The question is, can the lubricant continue to deliver more fuel economy and how much? He then reviewed the typical fuel economy levels produced by different viscosity oils currently available in the marketplace. He showed that a typical ACEA C3 5W-30 oil will on average improve fuel economy by 2 percent compared to a conventional oil, while a typical ACEA C2 5W-30 yields a 2.7 percent improvement. Based on work Lubrizol has done with 0W-20 oils, we expect to see an average fuel economy rating of about 4 percent. So the size of the prize is potentially significant.
Calder cautioned, however, that it is important to remember that it is not just a case of taking existing technology and dropping it into an SAE 0W-20 formulation to get the maximum fuel economy. We added our current low-SAPS technology to an SAE 0W-20 oil and achieved a fuel economy improvement of about 3.5 percent. However, when we optimized the technology and reformulated the additive package, we delivered significant improvements in fuel economy performance from that oil.
Of course, fuel economy cannot be considered in isolation. We also have to look at durability, he said. Our testing of the optimized additive technology in the VW TDI engine test showed improved piston cleanliness.
Another area to consider is wear. Calder noted that as we use thinner oils, were going to get into lubrication regimes where wear will become more of a concern. More boundary lubrication occurs with lower viscosity oil, increasing the potential for higher levels of wear. There are things we can do to change that, Calder said. For instance, advanced detergents, dispersants and inhibitor packages are being investigated that can move the lubrication regime back into the hydrodynamic region, improving wear performance.
Base Oil Impact
Lubrizol carried out extensive work to model the effects of using lower viscosity base oils. It developed models that compared different combinations of base oils, viscosity modifiers, additive packages and components. We derived models from the test matrix to predict the physical characteristics of oils, including kinematic viscosity, cold cranking viscosity, high-temperature high-shear (HTHS) viscosity and Noack volatility, Calder explained. The aim was to understand the formulating window in which we have to operate.

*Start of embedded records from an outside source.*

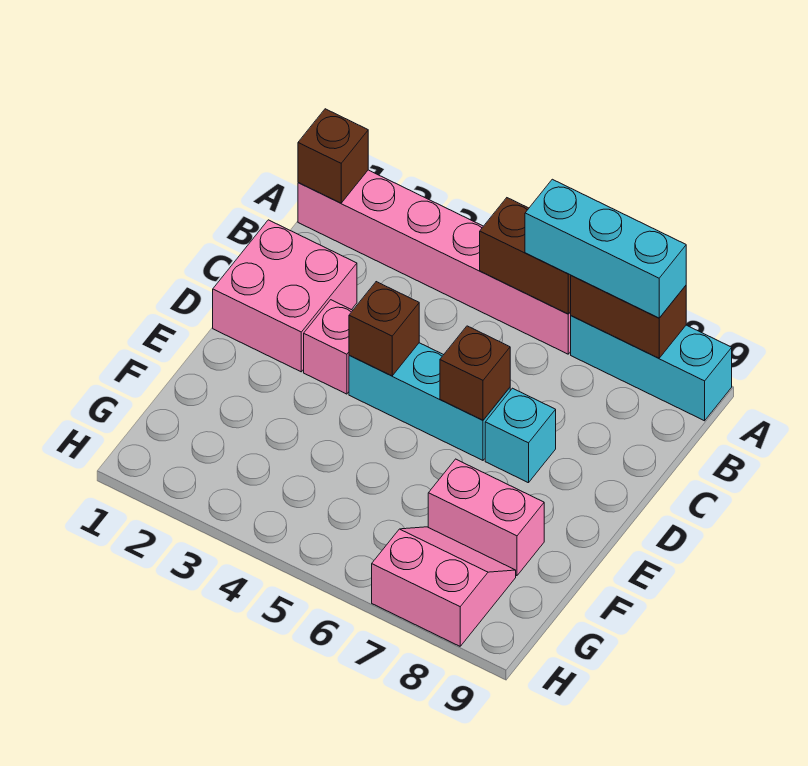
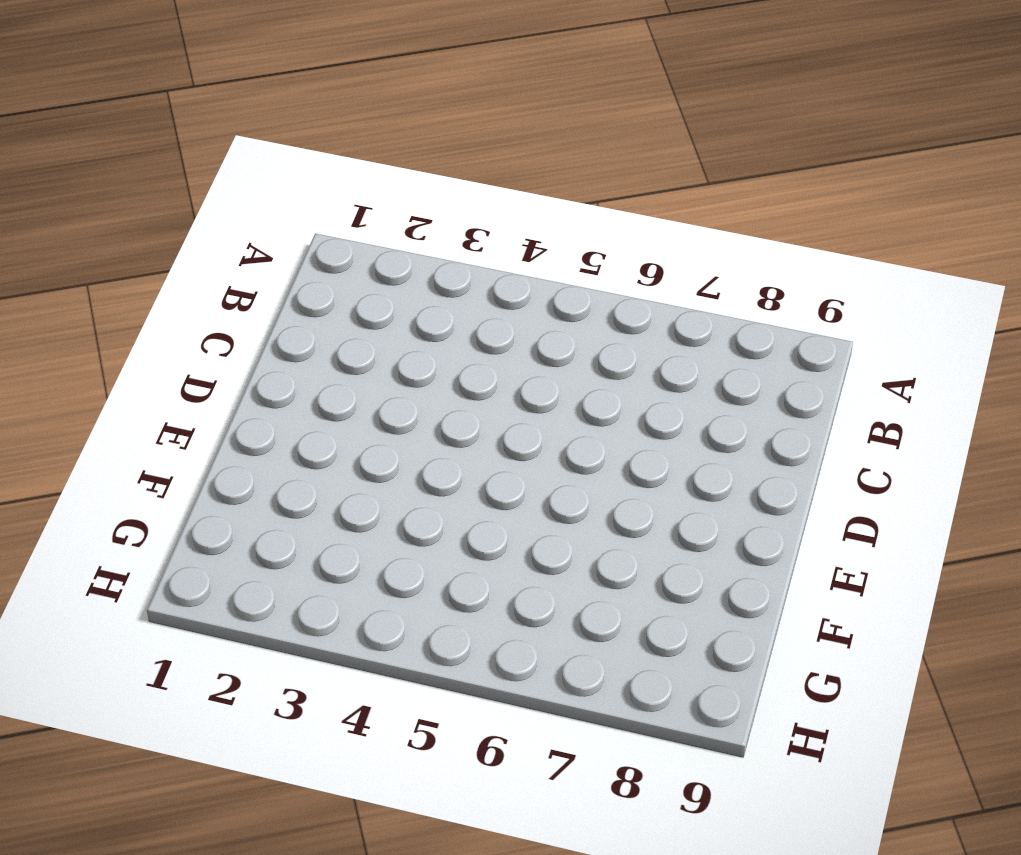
none -> pink 1x6 brick [298,170,571,354]
none -> cyan 1x3 brick [571,316,732,421]
none -> pink 2x2 brick [213,220,357,372]

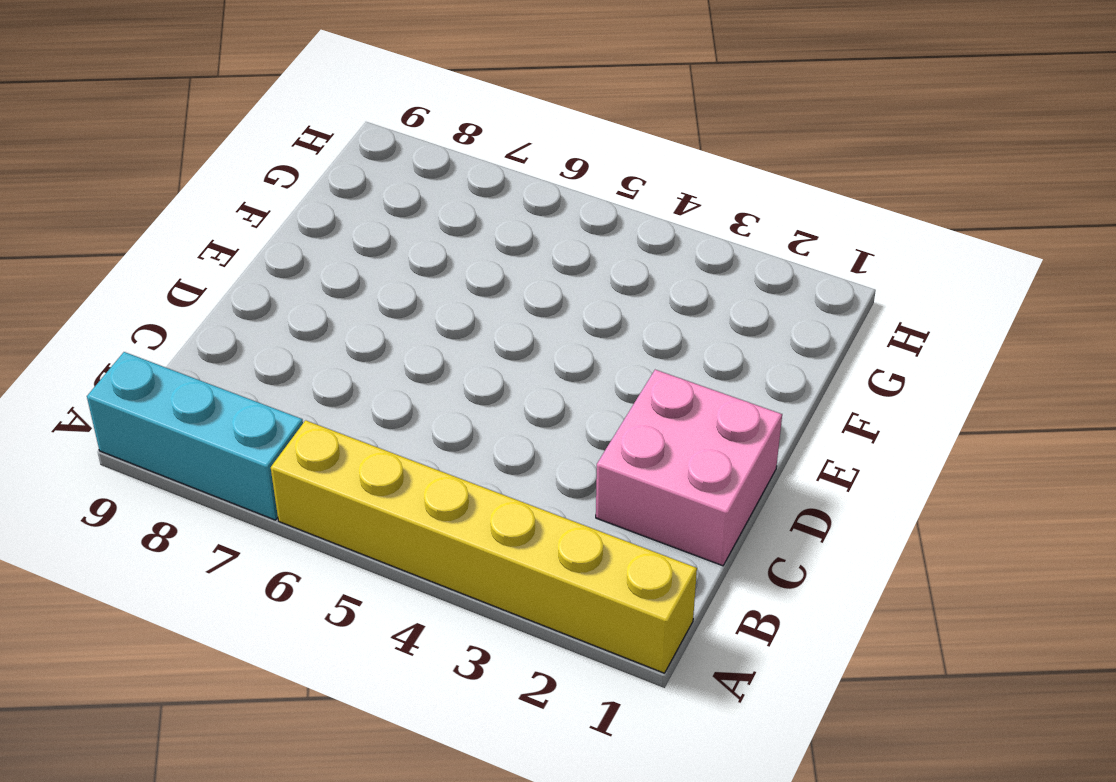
yellow 1x6 brick [271,420,697,673] -> pink 1x6 brick [298,170,571,354]
none -> pink 1x1 brick [304,300,353,394]
none -> cyan 1x3 brick [349,343,510,460]
none -> cyan 1x1 brick [485,388,556,483]

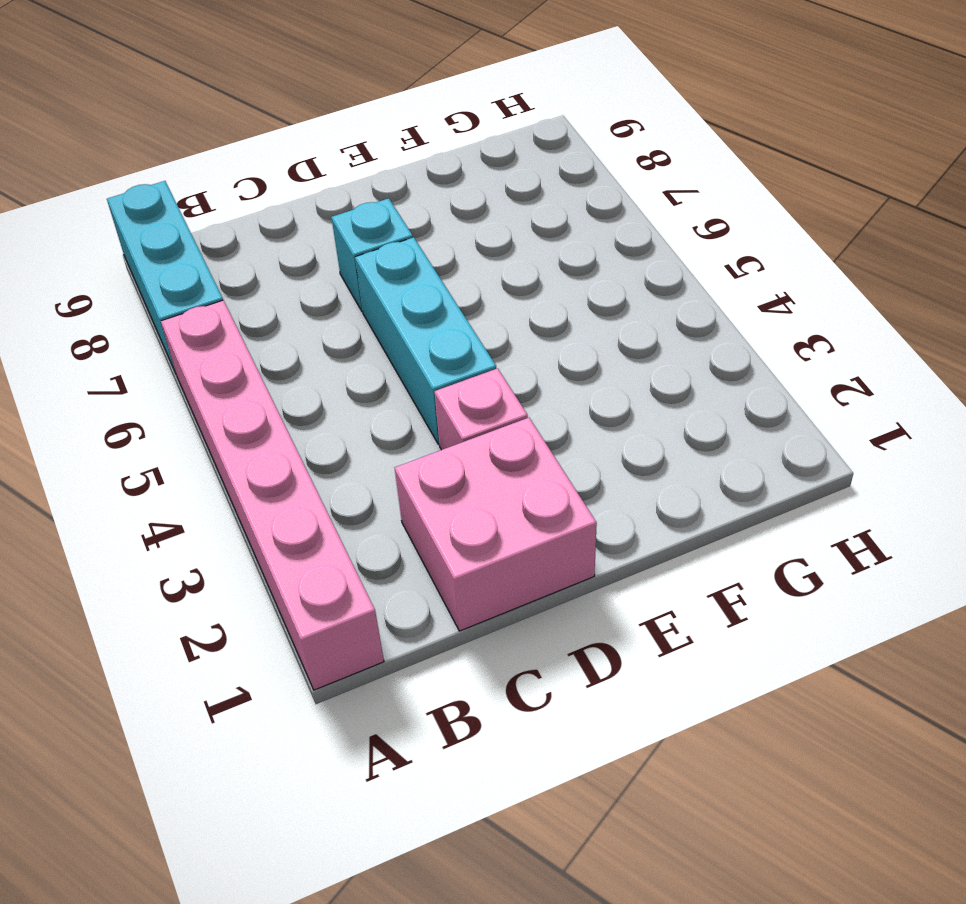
none -> pink 1x2 brick [428,459,544,576]
none -> pink 2x2 slope [372,527,516,646]
none -> brown 1x1 brick [298,109,368,203]

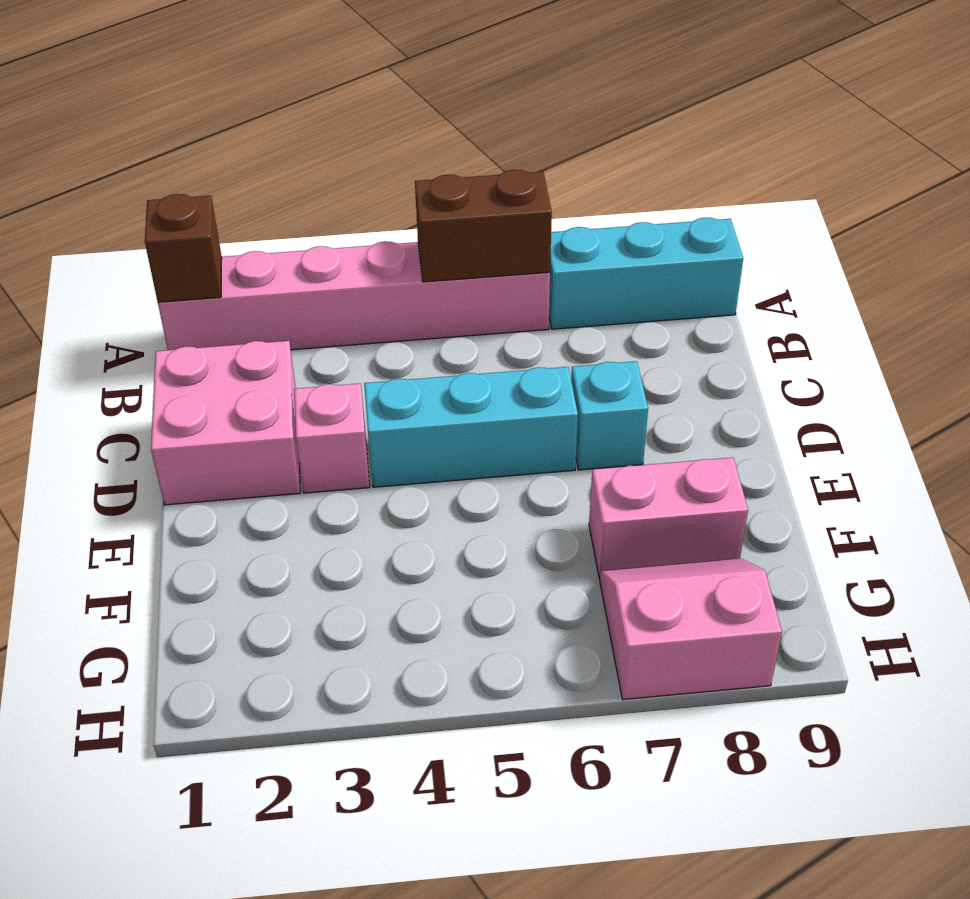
none -> brown 1x2 brick [571,275,686,358]
none -> brown 1x1 brick [349,282,419,376]
none -> brown 1x1 brick [440,326,510,420]

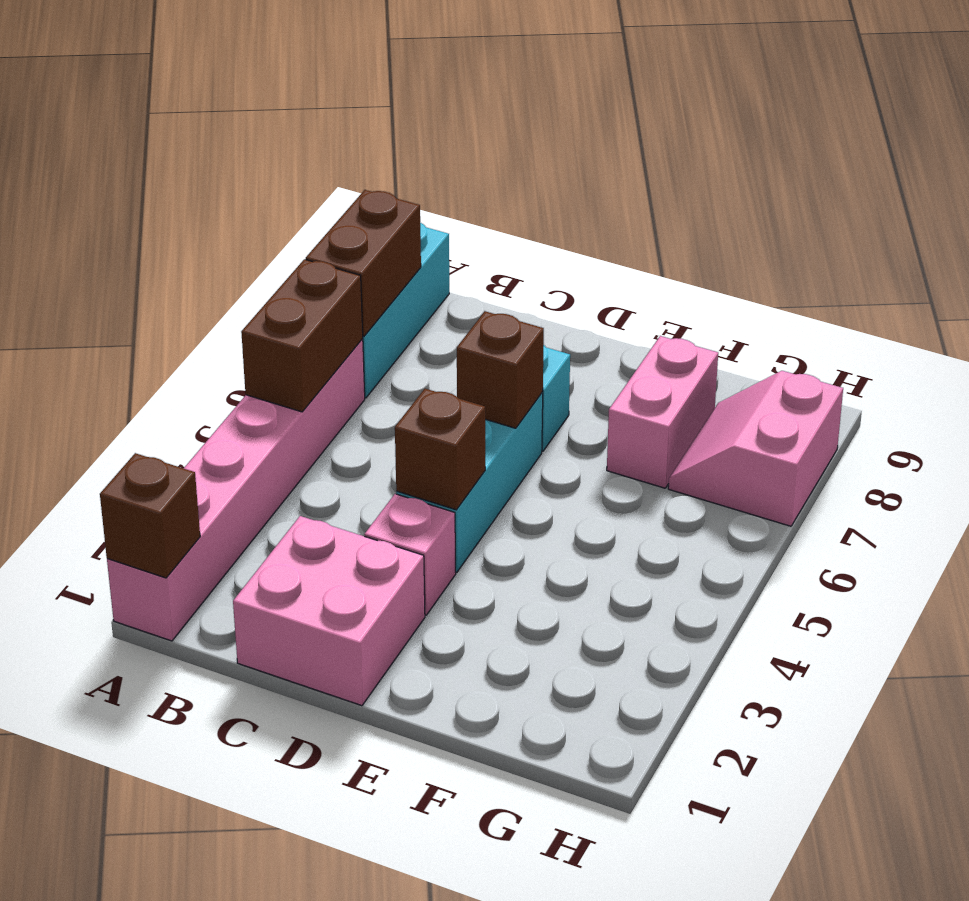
none -> cyan 1x3 brick [525,179,686,318]

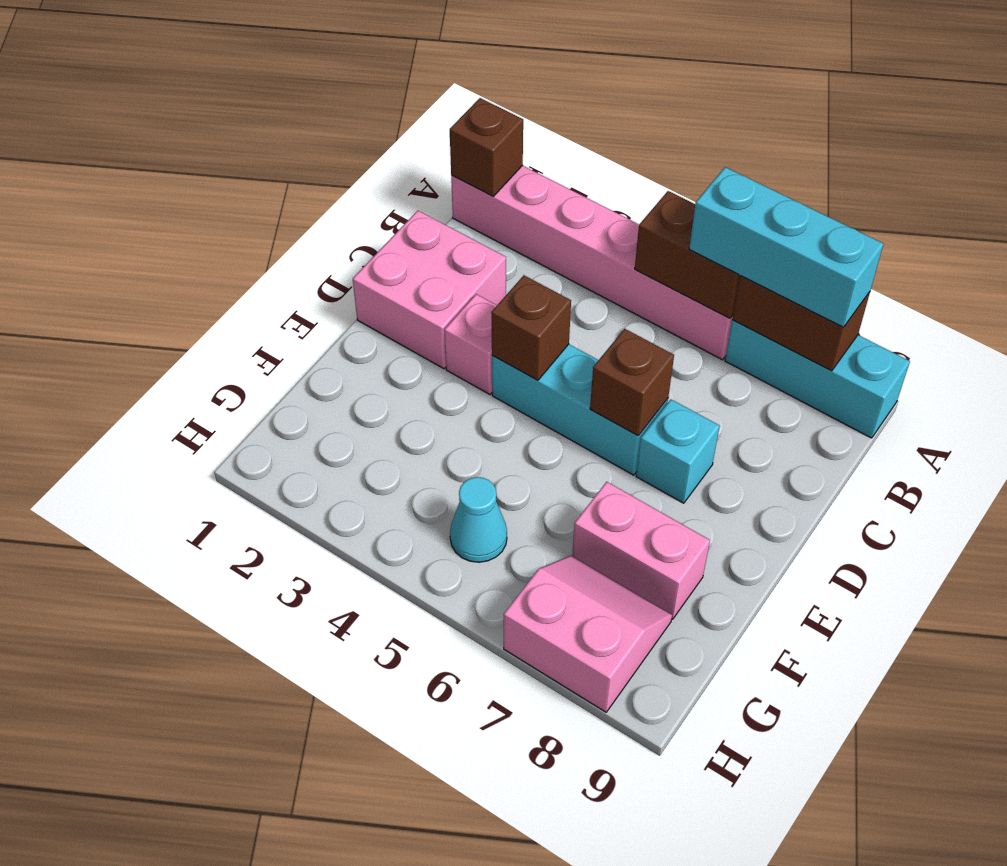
cyan 1x1 cone [450,477,507,562] -> none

In the first model, Lubrizol studied a baseline formulation of API Group III base oil with a low-SAPS additive package and high-performance viscosity modifier, designed to meet OEM engine performance targets. Formulators then plotted HTHS viscosity vs. Noack volatility or cold cranking viscosity.
With no viscosity constraints, a huge formulation window is possible. However, if the same formulation is limited to a viscosity of SAE 5W-20 and a Noack volatility of less than 13 percent, the formulation window shrinks significantly. And if viscosity is limited to SAE 0W-20 with a typical OEM-specified Noack volatility of less than 11 percent, the formulation window closes completely.
To reopen the formulation window, we had to use higher viscosity index base oils, said Calder. For example, we used PAO to reopen the formulating window somewhat. More work will be required to fully optimize the base oil contribution.
Calder summed up by saying, New engine technologies and more severe operating environments will require the development of new engine lubricants. This trend will drive increased demand for high quality base oils formulated with optimized low-SAPS additive systems to deliver the balance of fuel economy and engine protection required OEMs want.